Falemaka told PACNEWS MSG Leaders are expected to endorse the setting up of the Climate Change Unit in 2013.

 “The genesis for this unit on climate change within the MSG Secretariat is from the MSG Leaders declaration in March this year, which adopted a number of initiatives on Climate Change and Environment,” Ms Falemaka said.

“As part of that initiative they also agreed to an institutional process which will include the setting up of the unit within the MSG Secretariat.

 “That decision included the establishment of the meeting of MSG Environment and Climate Change Ministers to be supported by the MSG Environmental and Climate Change group technical advisory group which is the official level to support the ministerial meeting and the unit to provide support to the institution.

“The MSG Environmental and Climate Change Ministers will have oversight on the MSG declaration on Environment and Climate Change,” she said.

She added MSG secretariat has started the recruitment of staff to work for the new unit.

 “As we speak the Secretariat has already initiated the recruitment of the staff.

“That staff will be supported by the German Government through the GIZ project initially for two years to be based at the Secretariat.

“The main role of the unit is to coordinate and provide support to members on the implementation of the MSG declaration on Environment and Climate Change.

“The recruitment of the coordinator under the GIZ project will initiate the establishment of the unit,” Falemaka told PACNEWS.

She said MSG countries face many challenges from the impacts of climate change and this stem from the loss of biodiversity within MSG members.

 “There are about nine percent of birds under extinct or under threat, over 15 percent of terrestrial mammals also under threat or under extinction. We have unsustainable harvesting and exploitation of national resources.

“MSG countries have forestry, mining sectors and fisheries sectors, so the harvesting or extraction of these natural resources are sometimes subjected to unsustainable exploitation.”
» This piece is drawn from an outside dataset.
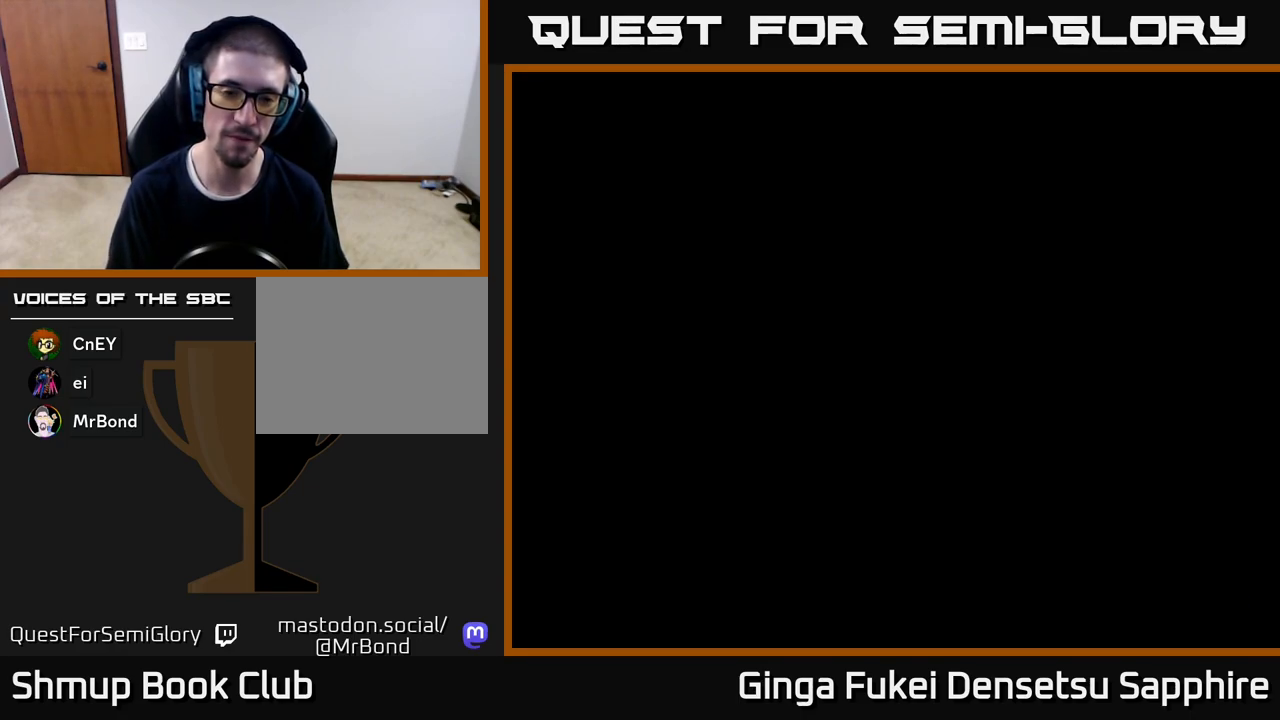
{"buttons": ["START"], "left_stick": "center", "events": [[33, "A", "down"], [100, "A", "up"], [183, "A", "down"], [250, "A", "up"], [400, "START", "down"]]}
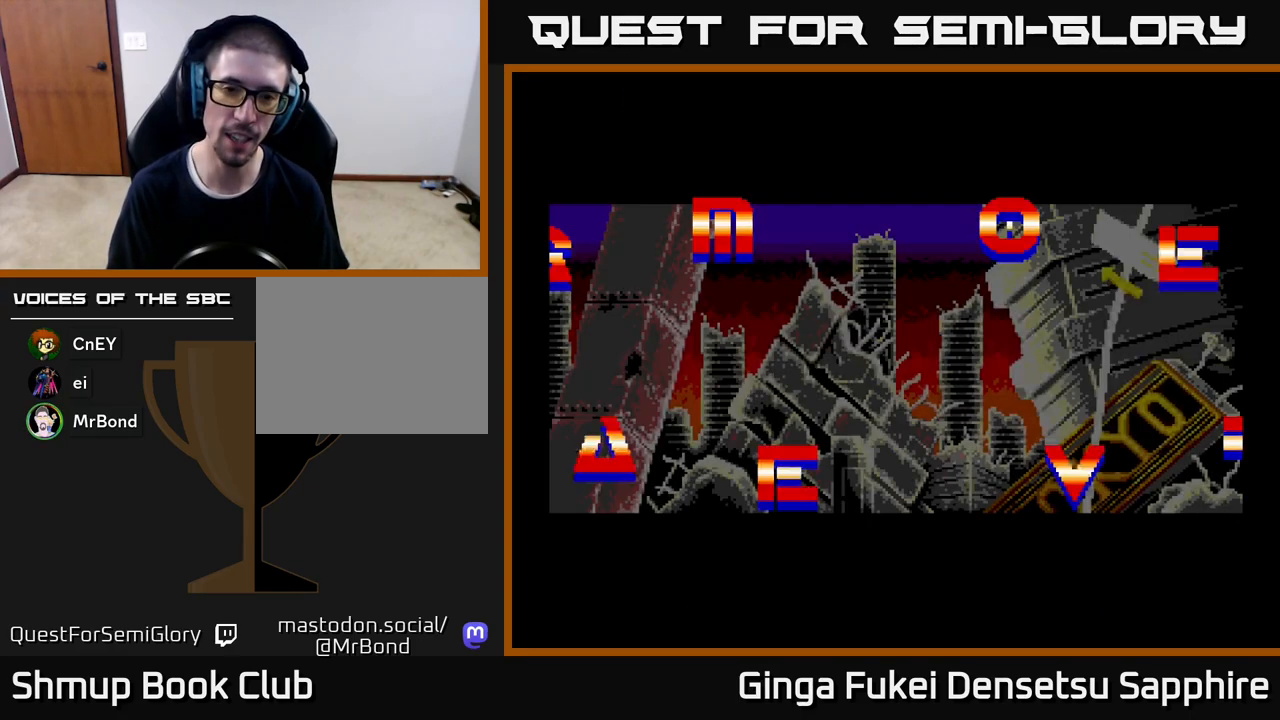
{"buttons": [], "left_stick": "center", "events": [[83, "START", "up"], [333, "START", "down"], [450, "START", "up"]]}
Ms Falemaka explained there is also a link between climate and diseases. She said this was evident in a study carried out in PNG.

 “In the context of Papua New Guinea, one of the adaptation measures on climate change relates to adaptation for malaria and vector borne diseases.

“The fact that flooding in some low lying areas and sea level rise particularly in estuaries in PNG  created swamps where mosquitoes breed.

“These mosquitoes actually accelerate the spread of diseases,” said Ms Falemaka.